I wonder if there is a correlation between district and number of crimes? A pie chart should handle that for us nicely.
In [14]:
df['district'].value_counts().plot(kind='pie', autopct='%.2f', title='Crimes by district', figsize=(8,8))
Out[14]:
It seems like most of the districts are fairly similar to each other. If you really want to be in the clear then live somewhere in the Eastern or Western districts.
Finally, what weapons are used most commonly in crimes and how many homicides have there been each year? With how hard the city is on talking about gun crimes, I will venture a guess that guns will be used most often. Also, remember that the weapons count is for all crimes, not just homicides.
In [15]:
df['weapon'].dropna().value_counts().plot(kind='barh')
Out[15]:
In [16]:
df.index = df['crimedate']
for year in years:
d = df[df.index.year == year]
d = d['description']
d = d.value_counts()
if 'HOMICIDE' in d.index:
display('Year {} - Homicide count is {}'.format(year, d['HOMICIDE']))
else:
display('Year {} - Homicide count is {}'.format(year, 0))
For some reason, I doubt that there were no homicides in all of 2010, so I will assume that the data set is not complete for 2010. I am fairly certain the data is updated every month, so 206 for 2015 is actually slightly behind the current number (as of August 25th) of 215. It is only the end of August and we have already passed last years numbers! To put this in perspective, despite having fewer residents, by end of July this year Baltimore boasted 26 more homicides than Detroit(see this for more). Charm City certainly has its problems as evidenced by the data, but it sure is a great place to live.
We could dig through more by neighborhood or plot the incidents on a map (maps are a pain for me at the moment, otherwise I would include one), but I have gotten a picture of the areas I care about. Since this loads data from the internet, you are more than welcome to play with the notebook and investigate areas you care about. You can access the notebook here. If you have feedback or suggestions please let me know as I am new to this data science space.

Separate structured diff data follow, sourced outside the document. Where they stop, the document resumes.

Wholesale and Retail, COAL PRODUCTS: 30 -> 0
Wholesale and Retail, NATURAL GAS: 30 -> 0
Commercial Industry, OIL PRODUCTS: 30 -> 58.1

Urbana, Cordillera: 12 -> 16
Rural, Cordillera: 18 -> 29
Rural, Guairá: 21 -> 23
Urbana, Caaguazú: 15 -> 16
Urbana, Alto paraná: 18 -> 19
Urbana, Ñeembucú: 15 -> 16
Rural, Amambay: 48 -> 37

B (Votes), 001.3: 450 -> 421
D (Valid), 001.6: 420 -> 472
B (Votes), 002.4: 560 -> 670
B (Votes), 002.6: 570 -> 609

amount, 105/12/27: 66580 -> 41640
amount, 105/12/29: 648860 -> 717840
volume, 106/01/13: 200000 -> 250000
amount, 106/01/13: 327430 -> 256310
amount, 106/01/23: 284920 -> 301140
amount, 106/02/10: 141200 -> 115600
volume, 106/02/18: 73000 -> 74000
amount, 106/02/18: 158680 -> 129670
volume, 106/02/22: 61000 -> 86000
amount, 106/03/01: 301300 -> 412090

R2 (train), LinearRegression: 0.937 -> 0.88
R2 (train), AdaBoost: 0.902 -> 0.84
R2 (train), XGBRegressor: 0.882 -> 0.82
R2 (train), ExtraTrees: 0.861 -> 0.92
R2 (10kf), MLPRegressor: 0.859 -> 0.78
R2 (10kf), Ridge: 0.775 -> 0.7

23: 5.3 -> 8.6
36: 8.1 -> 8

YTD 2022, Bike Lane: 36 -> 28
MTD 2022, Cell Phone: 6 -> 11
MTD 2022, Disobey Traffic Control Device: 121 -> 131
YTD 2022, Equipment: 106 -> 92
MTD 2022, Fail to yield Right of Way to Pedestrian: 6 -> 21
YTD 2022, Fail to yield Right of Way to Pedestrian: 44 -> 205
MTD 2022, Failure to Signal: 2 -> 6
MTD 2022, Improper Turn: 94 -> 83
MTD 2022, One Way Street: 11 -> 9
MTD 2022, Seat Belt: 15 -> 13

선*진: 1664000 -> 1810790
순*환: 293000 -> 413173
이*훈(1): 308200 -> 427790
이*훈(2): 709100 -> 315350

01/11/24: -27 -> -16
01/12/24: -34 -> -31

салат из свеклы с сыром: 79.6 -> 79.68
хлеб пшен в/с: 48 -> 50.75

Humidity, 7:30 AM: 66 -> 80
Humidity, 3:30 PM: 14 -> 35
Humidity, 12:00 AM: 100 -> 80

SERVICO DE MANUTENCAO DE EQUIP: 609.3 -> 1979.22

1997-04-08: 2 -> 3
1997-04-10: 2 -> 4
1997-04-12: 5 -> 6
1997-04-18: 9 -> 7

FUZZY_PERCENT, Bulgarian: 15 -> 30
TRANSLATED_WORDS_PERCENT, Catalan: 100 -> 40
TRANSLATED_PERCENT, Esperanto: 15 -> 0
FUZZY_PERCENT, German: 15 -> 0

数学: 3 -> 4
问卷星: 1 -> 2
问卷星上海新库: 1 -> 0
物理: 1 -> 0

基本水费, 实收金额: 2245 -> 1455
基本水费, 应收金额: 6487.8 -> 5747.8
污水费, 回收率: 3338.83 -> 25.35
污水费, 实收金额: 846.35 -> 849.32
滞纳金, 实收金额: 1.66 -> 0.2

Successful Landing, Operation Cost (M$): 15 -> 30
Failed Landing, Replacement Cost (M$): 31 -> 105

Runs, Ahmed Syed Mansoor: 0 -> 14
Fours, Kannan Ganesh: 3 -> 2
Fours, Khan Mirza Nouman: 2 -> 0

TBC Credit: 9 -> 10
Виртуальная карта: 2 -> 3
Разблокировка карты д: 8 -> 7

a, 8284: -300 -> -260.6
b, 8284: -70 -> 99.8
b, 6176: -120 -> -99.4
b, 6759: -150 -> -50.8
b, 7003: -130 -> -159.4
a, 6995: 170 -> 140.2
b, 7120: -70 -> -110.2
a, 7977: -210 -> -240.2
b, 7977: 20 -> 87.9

For convenience, below I have added a function to generate a report for a specified neighborhood. As an example, I used it on Hampden.
In [17]:
def report_for_neighborhood(df, hood):
# assumes good input
df = df[df['neighborhood'] == hood]
df.index = range(len(df))
df['description'] = df['description'].astype('category')
df.groupby(df['crimedate'].dt.year)['crimecode'].count().plot(kind='bar', rot=45, title='{} crime totals by year'.format(hood))
plt.show()
df['description'].value_counts().plot(kind='barh', title='{} crimes by type (all years combined)'.format(hood))
plt.show()
s = df.groupby(df['crimedate'].dt.year)['description'].value_counts()
s.unstack().plot(kind='bar', figsize=(15,15), title='{} crimes by type and year'.format(hood))
In [18]:
report_for_neighborhood(df, 'Hampden')
In [19]:
riots = df[(df['crimedate'].dt.year == 2015) & (df['crimedate'].dt.month == 4) & (df['crimedate'].dt.day > 22) & (df['crimedate'].dt.day < 28)]
display('Total crimes during riots: {}'.format(len(riots)))
display(riots['description'].value_counts())
Compare that to the prior year.
In [20]:
rnd = df[(df['crimedate'].dt.year == 2014) & (df['crimedate'].dt.month == 4) & (df['crimedate'].dt.day > 22) & (df['crimedate'].dt.day < 28)]
display('Total crimes during April 23-27, 2014: {}'.format(len(rnd)))
display(rnd['description'].value_counts())
129 more crimes during that time period in 2015 than 2014 for the whole city. Most of the problems during the riots were theft and property destruction. You can see the larceny and burglary amounts are much higher during the riots than during the prior year which holds true to what actually happened.